If you’ve always wanted to visit New York but can’t currently hit up the Big Apple, you can always check out Manhattan, the debut LP from punk rock quartet SKATERS.
“If you listen to the record from start to finish you actually see the subject of the character kind of changing from someone who’s like shocked by the lights of the city and ending with someone who has transformed into someone that feels like they belong here,” drummer Noah Rubin told MTV News. “So I definitely think the newer songs are more like someone becoming a New Yorker, where the older songs are more about the excitement of being here.”
SKATERS are all New York transplants, having come together in the city a few years ago. Barely settled, the guys — former members of Dead Trees, Paddingtons and Dirty Pretty Things — formed a band and penned an EP, Schemers, which caught the attention of Warner Bros, who signed the band soon after.
Manhattan, which is streaming now and drops in the U.S. on February 25, is a kind of culmination of those years in New York — a step up from the similarly city-centric EP.
“Schemers was the five songs that… encapsulated what we had experienced in New York in that brief time that we had been there,” Rubin said. “The songs were written about the city and when songs are written about New York, they’re very idiosyncratic to the New York thing.
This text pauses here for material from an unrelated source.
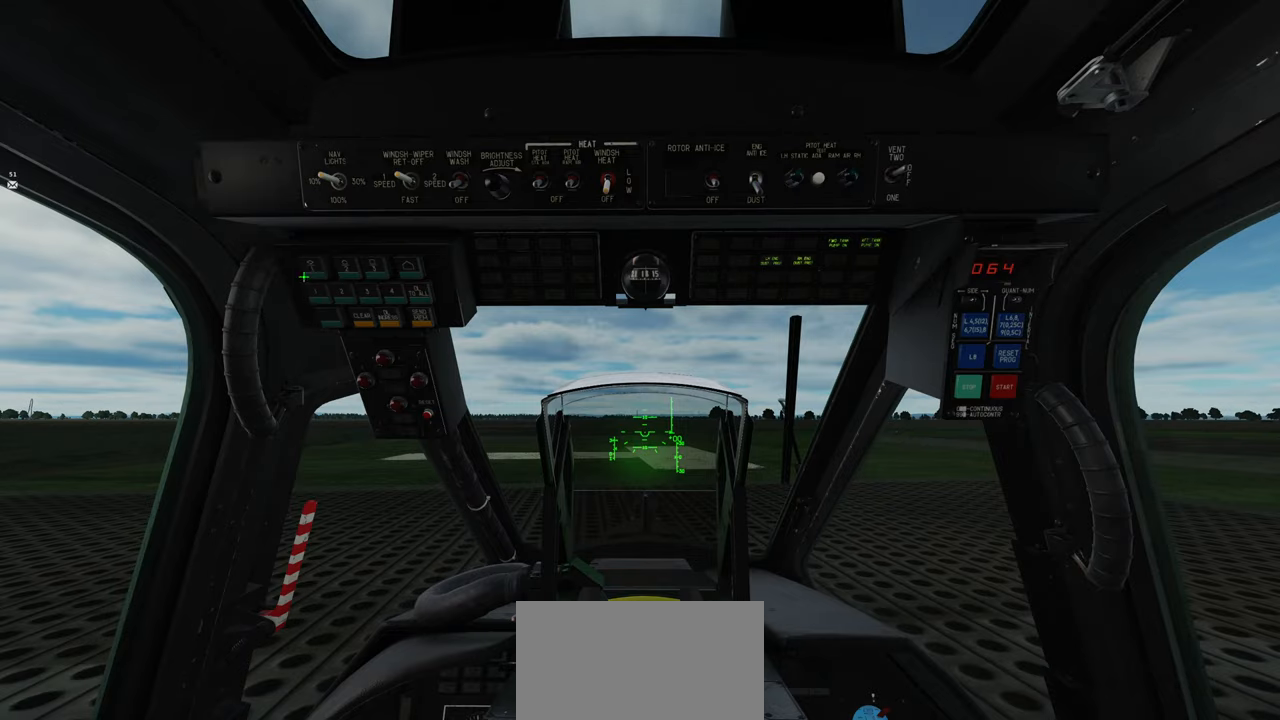
{"buttons": ["R1"], "left_stick": "center", "right_stick": "center", "events": [[83, "right_stick", "center"], [250, "right_stick", "down-left"], [367, "right_stick", "center"], [450, "R1", "down"]]}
You can’t really escape it.”
As Rubin said, the LP takes a more immersive dive — from “To Be Young,” which takes a wry look at newer transplants, a.k.a. “a generation of jerks,” to closer “This Much I Care,” a darker deal that seems to encapsulate how we all feel (or don’t feel) about love after years in the city.
In between, there’s ruminations on girls who bust up bands (“Bandbreaker”), the harrowing tale of a sniper cornered (“Deadbolt”) and just loose-limbed dance jams like “I Wanna Dance (But I Don’t Know How).”
Studded throughout — ala The So So Glos on their latest, Blowout — are also sonic snippets of the city: the sound of the subway, girls talking loudly about getting a condo, a cab driver chatting about prayer, etc.
“It’s a transition from being in different bands and living in different parts of the world and ending up in New York,” guitarist Josh Hubbard added, speaking of the record’s progression. “So the later tracks on the record become a little darker and a little bit more distorted.”
Dark and distorted? Tourists beware.